Anything you donate to the three area Vintage Values locations will most likely go to help someone unless it is unsafe or unsanitary, said Billie Blackwell, general retail manager of the stores.
“I have personally seen items donated with dirty needles in the pockets, blood stains on sheets and underwear,” she said. “Anything that could potentially ruin other items or be a threat to the people in the back room are carefully removed, quickly. Last week we found a grenade in one of the bags. We did not throw that away. We called the police on that one.
“Years ago, we ran into a situation where The Salvation Army refused to pick up from us because of a donation that was covered with kerosene,” she added. “That, of course, ruined everything around it. We certainly don’t want to cause that kind of problem for anyone. Our relationships with other organizations are extremely important to us. Not only do we work to cultivate new ones, we want to build strong working ties with everyone possible in the community.”

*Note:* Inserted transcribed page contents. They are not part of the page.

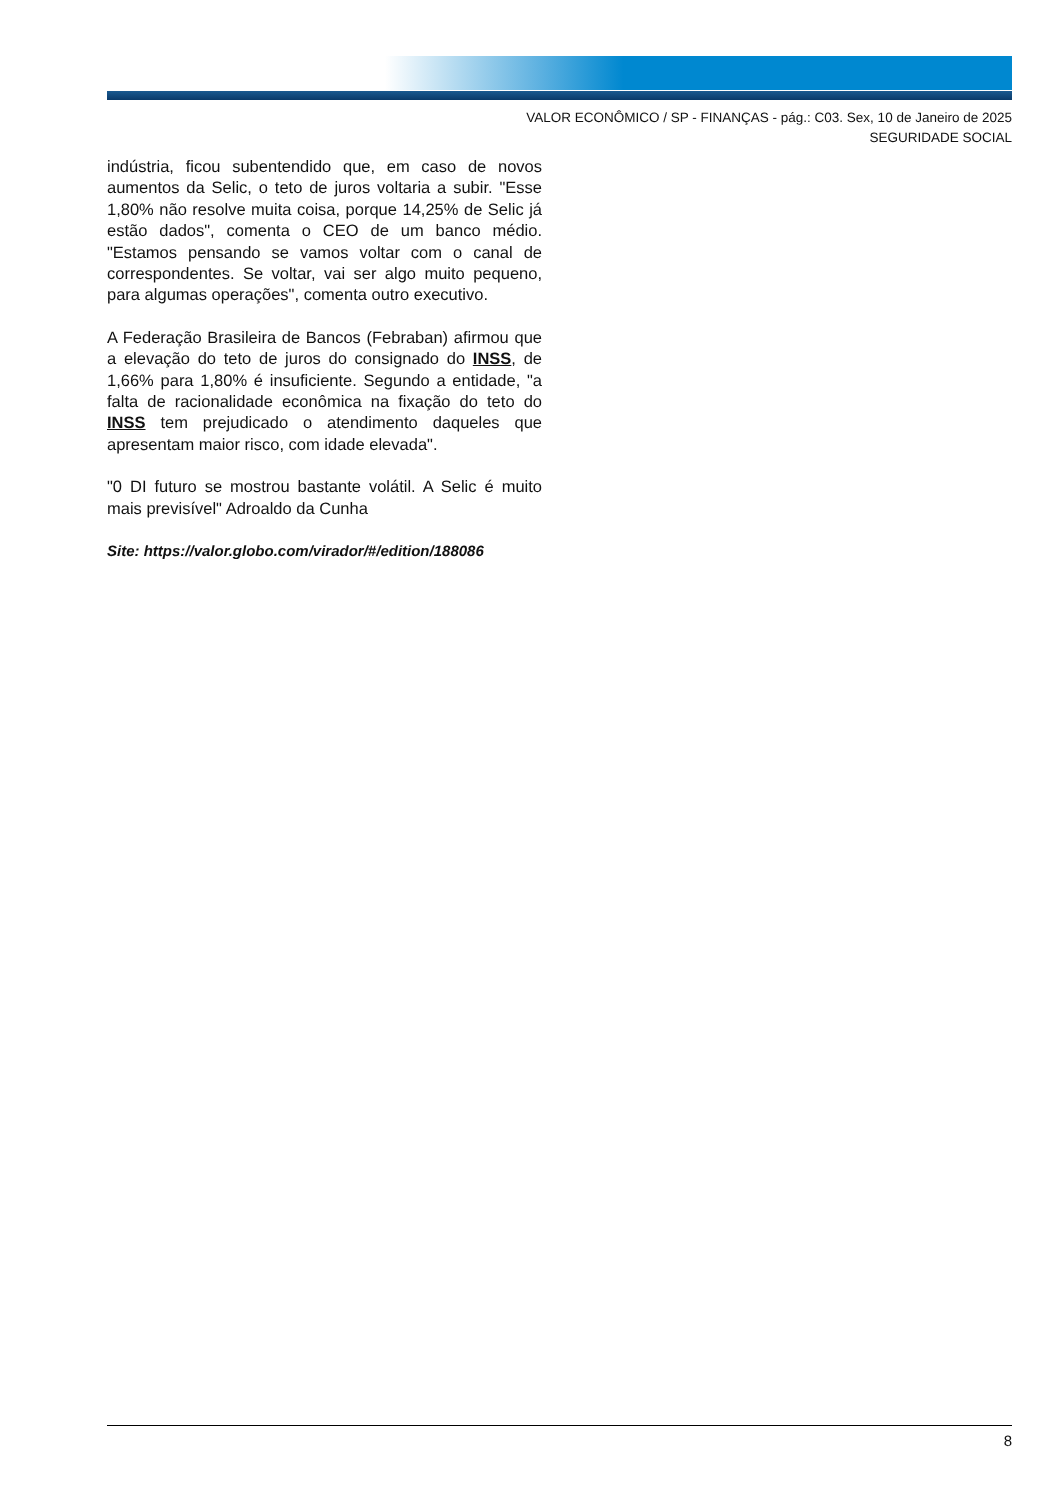VALOR ECONÔMICO / SP - FINANÇAS - pág.: C03. Sex, 10 de Janeiro de 2025
SEGURIDADE SOCIAL
indústria, ficou subentendido que, em caso de novos aumentos da Selic, o teto de juros voltaria a subir. "Esse 1,80% não resolve muita coisa, porque 14,25% de Selic já estão dados", comenta o CEO de um banco médio. "Estamos pensando se vamos voltar com o canal de correspondentes. Se voltar, vai ser algo muito pequeno, para algumas operações", comenta outro executivo.
A Federação Brasileira de Bancos (Febraban) afirmou que a elevação do teto de juros do consignado do INSS, de 1,66% para 1,80% é insuficiente. Segundo a entidade, "a falta de racionalidade econômica na fixação do teto do INSS tem prejudicado o atendimento daqueles que apresentam maior risco, com idade elevada".
"0 DI futuro se mostrou bastante volátil. A Selic é muito mais previsível" Adroaldo da Cunha
Site: https://valor.globo.com/virador/#/edition/188086
8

After arriving at Vintage Values, donations go through a processing system to check for tears, stains, bad odors and violent slang, Blackwell said. Items that pass the inspection are hung, steamed and placed on the retail floor for sale, she added.
Vintage Values contacts a variety of other organizations to see if they want items that cannot be used there, Blackwell said. “Our goal is to find homes or recycle as many items as possible,” she added.